## Task statement:
Which lines in the records below contain the word "their"? Copy each one out.
◆ ◆ ◆
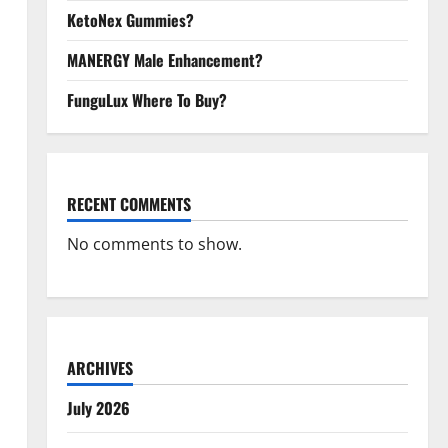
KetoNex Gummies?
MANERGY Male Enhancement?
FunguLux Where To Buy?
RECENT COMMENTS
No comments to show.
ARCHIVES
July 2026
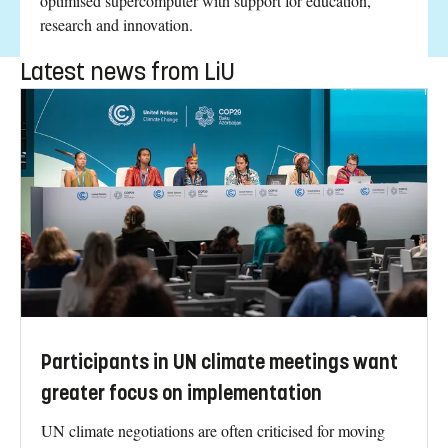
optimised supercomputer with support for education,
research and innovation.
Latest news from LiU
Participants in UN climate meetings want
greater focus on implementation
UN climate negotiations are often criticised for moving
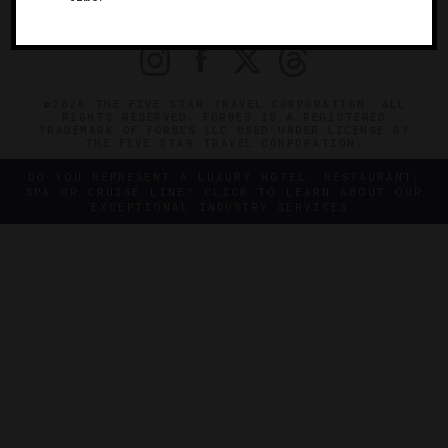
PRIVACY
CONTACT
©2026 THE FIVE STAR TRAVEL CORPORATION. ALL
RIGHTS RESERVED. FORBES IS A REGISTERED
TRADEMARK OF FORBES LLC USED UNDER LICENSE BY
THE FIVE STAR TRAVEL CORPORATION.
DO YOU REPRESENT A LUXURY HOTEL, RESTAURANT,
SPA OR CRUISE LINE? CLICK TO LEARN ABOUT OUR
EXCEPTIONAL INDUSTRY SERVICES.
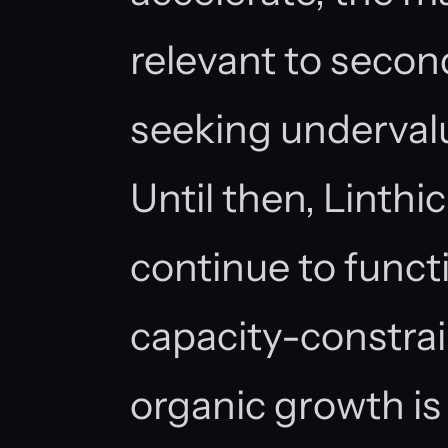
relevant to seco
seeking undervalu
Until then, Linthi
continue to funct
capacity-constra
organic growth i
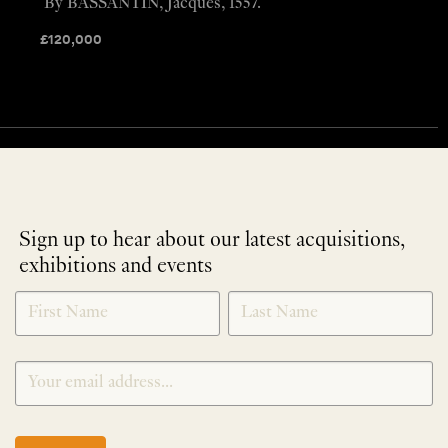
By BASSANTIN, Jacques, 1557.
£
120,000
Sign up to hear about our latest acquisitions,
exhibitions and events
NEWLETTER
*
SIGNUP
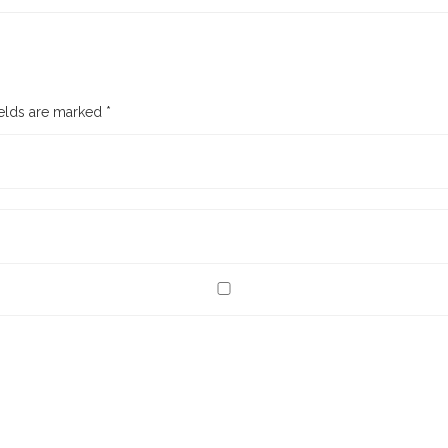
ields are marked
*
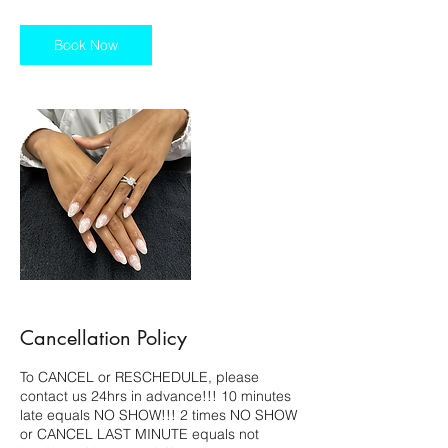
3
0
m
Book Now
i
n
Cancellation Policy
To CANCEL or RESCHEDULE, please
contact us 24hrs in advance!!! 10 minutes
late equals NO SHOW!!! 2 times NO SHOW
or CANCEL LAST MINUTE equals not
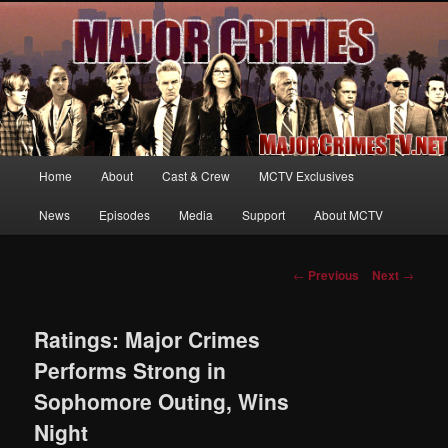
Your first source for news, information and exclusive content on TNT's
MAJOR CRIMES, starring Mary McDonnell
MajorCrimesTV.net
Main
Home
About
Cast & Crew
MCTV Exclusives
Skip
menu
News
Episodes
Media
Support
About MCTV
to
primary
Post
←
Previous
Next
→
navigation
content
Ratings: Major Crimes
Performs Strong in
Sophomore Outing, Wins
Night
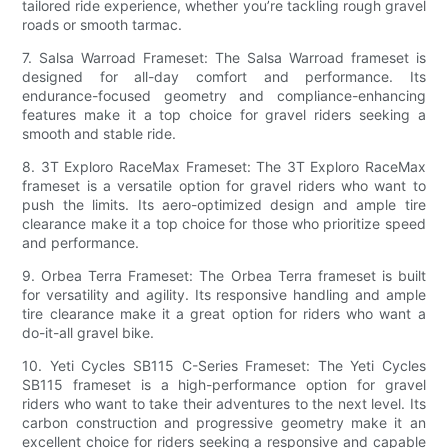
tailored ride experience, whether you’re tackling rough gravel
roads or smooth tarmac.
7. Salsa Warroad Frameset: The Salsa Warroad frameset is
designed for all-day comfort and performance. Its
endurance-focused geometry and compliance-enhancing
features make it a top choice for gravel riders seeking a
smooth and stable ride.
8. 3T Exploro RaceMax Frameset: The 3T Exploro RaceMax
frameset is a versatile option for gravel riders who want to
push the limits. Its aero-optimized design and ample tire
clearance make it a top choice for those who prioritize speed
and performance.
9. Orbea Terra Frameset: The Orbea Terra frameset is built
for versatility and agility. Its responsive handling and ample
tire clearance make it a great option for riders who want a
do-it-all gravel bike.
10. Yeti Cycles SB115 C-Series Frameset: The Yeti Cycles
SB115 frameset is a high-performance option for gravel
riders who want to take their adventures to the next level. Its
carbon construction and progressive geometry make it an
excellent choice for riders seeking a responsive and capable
◆ ◆ ◆
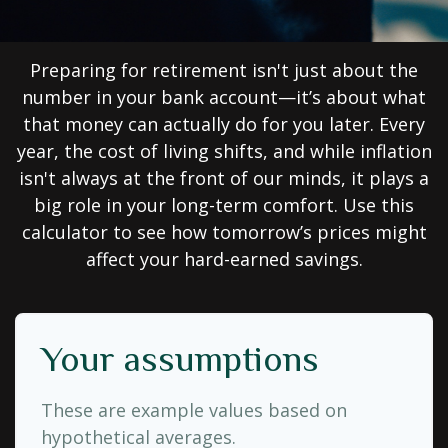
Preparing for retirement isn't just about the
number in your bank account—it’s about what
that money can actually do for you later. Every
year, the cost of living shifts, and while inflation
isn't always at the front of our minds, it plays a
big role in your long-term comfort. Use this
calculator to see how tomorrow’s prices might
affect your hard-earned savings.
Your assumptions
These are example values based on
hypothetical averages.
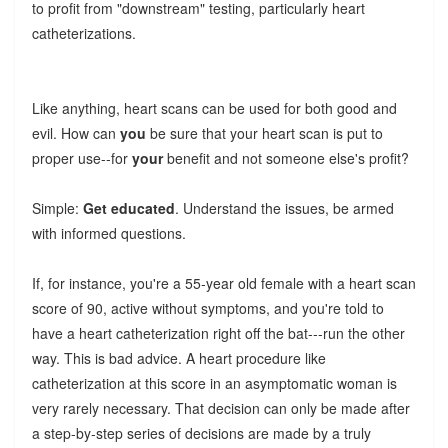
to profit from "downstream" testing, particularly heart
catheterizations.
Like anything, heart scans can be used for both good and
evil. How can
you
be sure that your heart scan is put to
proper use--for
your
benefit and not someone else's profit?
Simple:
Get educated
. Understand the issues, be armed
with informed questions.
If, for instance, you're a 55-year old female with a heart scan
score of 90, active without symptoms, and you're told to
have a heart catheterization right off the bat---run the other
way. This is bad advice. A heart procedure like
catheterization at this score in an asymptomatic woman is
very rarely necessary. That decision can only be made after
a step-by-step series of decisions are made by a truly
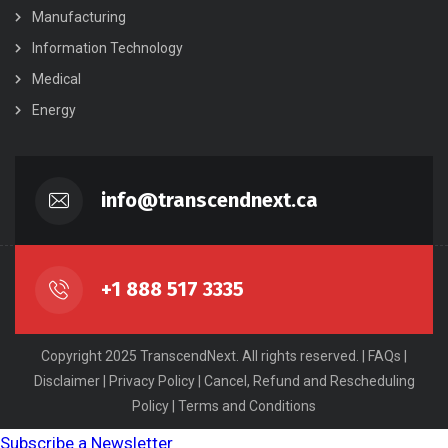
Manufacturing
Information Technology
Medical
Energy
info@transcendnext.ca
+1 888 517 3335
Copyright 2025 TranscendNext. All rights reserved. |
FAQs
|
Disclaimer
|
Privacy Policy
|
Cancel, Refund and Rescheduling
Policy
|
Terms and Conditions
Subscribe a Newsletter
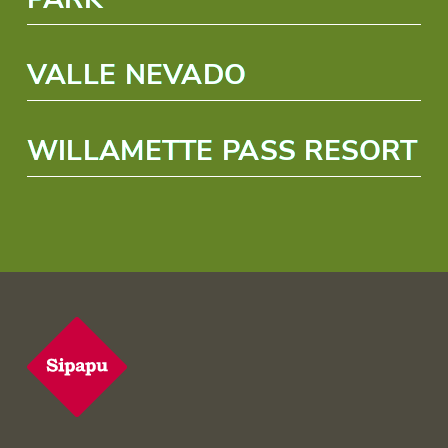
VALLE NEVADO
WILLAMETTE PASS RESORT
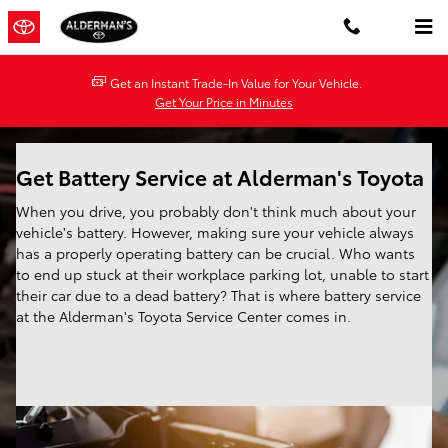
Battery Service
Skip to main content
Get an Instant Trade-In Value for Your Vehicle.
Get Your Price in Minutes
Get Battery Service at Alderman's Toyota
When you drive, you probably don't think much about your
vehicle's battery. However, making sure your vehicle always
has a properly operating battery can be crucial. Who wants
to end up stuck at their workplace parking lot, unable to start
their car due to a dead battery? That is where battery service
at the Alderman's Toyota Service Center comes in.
◆ ◆ ◆
## Expected answer:
riders who want to take their adventures to the next level. Its
to end up stuck at their workplace parking lot, unable to start
their car due to a dead battery? That is where battery service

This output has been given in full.